*WHAT YOU WILL DO:*
**A.** In the excerpt on the FCC comment system outage, what did the logs show the traffic spikes correlated with?
**B.** Name every abbreviation or acronym used in the excerpt on the FCC comment system outage.
**C.** Reproduce the excerpt on the FCC comment system outage from "Interestingly, it appears" down to "more likely culprit.".

*SUPPLIED TEXT:*
● ● ● ●

But what becomes clear from the OIG’s investigation is that the DDoS narrative first advanced by Bray is not backed up by the evidence. Their own analysis of the logs clearly shows that the spikes in traffic correlate directly with activity from John Oliver’s Last Week Tonight, which that evening and the following morning posted tweets and videos that garnered an immense amount of traffic and directed it at the FCC’s comment system.

Chart showing traffic spikes correlating with John Oliver (JO) related events.

“These spikes in traffic are singular rather than sustained, that is, the unique IP addresses that visited the FCC domain and ECFS did not do so over a sustained period of time, at regular intervals (as would be expected during a DDoS),” the report explains in the caption for the graph above.

“The traffic observed during the incident was a combination of “flash crowd” activity and increased traffic volume resulting from [redacted] site design issues,” reads the report. I’ve asked for more detail on these design issues and how they contributed to the system’s failure.

Interestingly, it appears some at the FCC were aware that Oliver was planning a segment on net neutrality for that time period, but no one thought to brace for it. According to a colleague interviewed for the report, “Bray was furious that he had not been informed about the John Oliver episode.”

Email excerpts from the time of the event, collected by the FCC’s OIG.

In fact, however, even confronted with the fact that Oliver’s segment was likely directly driving traffic, Bray suggested that “trolls” and 4chan were the more likely culprit.

We’re 99.9% confident this was external folks deliberately trying to tie-up the server to prevent others from commenting and/or create a spectacle.

Jon Oliver invited the “trolls” – to include 4Chan (which is a group affiliated with Anonymous and the hacking community).

His video triggered the trolls. Normal folks cannot manually file a comment in less than a millisecond over and over and over again, so this was definitely high traffic targeting ECFS to make it appear unresponsive to others.

● ● ● ●

*GIVEN RECORDS:*
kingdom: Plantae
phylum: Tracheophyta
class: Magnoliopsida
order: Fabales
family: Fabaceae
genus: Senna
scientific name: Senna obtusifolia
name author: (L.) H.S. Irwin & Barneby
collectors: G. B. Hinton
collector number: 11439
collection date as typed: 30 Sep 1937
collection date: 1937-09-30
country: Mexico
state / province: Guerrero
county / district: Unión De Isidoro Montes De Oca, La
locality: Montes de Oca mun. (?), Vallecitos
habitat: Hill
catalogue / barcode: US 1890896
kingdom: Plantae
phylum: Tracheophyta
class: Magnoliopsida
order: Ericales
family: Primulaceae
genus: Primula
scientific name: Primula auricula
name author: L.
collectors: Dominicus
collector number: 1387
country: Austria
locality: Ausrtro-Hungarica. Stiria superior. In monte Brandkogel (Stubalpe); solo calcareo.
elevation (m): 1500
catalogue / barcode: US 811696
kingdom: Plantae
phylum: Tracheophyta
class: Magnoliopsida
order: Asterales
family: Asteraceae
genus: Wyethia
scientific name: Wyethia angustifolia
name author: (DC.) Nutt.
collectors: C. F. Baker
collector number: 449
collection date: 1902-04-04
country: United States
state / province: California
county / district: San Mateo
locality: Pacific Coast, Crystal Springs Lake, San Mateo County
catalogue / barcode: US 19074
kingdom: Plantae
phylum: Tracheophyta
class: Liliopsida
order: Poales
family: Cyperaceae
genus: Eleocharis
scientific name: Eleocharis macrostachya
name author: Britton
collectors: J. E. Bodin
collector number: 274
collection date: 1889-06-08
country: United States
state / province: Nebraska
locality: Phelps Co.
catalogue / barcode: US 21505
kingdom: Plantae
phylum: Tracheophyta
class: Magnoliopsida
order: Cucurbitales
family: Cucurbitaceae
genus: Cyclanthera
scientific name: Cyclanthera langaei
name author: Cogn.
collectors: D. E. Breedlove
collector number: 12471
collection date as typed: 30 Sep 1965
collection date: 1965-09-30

● ● ● ●

*RESPONSES FOR EACH TASK:*
**A.** Activity from John Oliver's Last Week Tonight.

**B.** OIG, DDoS, FCC, JO, IP, ECFS

**C.**
Interestingly, it appears some at the FCC were aware that Oliver was planning a segment on net neutrality for that time period, but no one thought to brace for it. According to a colleague interviewed for the report, “Bray was furious that he had not been informed about the John Oliver episode.”

Email excerpts from the time of the event, collected by the FCC’s OIG.

In fact, however, even confronted with the fact that Oliver’s segment was likely directly driving traffic, Bray suggested that “trolls” and 4chan were the more likely culprit.